## To do
Work through the data below and give the number of lines holding "Updates", nothing more.

--- --- ---

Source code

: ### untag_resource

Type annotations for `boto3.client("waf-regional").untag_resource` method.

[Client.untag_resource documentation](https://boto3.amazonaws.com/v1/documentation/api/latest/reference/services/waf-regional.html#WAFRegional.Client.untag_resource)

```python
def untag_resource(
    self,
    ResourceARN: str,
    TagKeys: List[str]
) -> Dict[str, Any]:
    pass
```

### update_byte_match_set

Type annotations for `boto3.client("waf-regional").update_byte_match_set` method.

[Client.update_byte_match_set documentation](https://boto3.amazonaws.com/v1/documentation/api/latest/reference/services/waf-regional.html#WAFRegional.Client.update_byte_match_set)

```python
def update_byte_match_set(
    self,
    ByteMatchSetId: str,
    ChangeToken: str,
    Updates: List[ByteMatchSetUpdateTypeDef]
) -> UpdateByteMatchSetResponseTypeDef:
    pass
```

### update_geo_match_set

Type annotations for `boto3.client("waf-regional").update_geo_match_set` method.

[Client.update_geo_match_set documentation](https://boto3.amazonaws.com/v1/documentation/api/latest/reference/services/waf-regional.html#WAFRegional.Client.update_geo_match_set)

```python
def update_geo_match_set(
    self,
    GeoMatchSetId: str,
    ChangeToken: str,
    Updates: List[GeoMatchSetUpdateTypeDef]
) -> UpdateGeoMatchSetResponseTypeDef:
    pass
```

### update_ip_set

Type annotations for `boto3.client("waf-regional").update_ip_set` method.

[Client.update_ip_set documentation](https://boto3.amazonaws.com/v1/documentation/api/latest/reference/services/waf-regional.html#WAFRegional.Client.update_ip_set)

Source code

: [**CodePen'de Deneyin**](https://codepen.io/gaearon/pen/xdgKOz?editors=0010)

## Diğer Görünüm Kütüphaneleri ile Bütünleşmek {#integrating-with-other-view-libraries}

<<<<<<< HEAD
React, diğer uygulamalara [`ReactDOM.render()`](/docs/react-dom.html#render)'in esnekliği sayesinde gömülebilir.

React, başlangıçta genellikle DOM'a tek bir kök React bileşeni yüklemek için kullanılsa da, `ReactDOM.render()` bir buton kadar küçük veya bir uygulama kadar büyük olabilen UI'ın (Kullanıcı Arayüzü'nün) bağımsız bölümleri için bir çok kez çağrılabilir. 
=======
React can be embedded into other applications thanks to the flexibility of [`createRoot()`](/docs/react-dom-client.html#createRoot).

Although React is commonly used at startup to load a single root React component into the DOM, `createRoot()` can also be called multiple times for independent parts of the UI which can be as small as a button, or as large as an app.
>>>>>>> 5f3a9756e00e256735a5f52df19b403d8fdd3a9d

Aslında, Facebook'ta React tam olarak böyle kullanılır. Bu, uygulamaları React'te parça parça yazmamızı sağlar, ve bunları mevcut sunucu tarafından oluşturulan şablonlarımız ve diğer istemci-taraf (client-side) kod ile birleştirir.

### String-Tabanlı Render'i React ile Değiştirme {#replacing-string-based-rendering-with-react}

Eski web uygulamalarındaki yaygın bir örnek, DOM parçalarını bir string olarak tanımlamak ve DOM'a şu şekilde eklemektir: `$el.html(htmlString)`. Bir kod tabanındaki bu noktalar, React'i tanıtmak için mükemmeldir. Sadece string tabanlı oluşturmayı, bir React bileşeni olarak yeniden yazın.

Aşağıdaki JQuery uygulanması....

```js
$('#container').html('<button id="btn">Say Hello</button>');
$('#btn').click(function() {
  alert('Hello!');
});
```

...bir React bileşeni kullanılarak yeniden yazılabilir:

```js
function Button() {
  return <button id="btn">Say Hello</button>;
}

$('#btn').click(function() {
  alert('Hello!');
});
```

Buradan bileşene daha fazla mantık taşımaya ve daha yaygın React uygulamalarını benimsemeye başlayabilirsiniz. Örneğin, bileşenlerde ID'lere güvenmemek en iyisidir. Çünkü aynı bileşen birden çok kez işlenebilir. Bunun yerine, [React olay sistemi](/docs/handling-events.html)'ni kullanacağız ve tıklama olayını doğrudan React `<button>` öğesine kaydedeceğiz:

--- --- ---

## Problem solution
2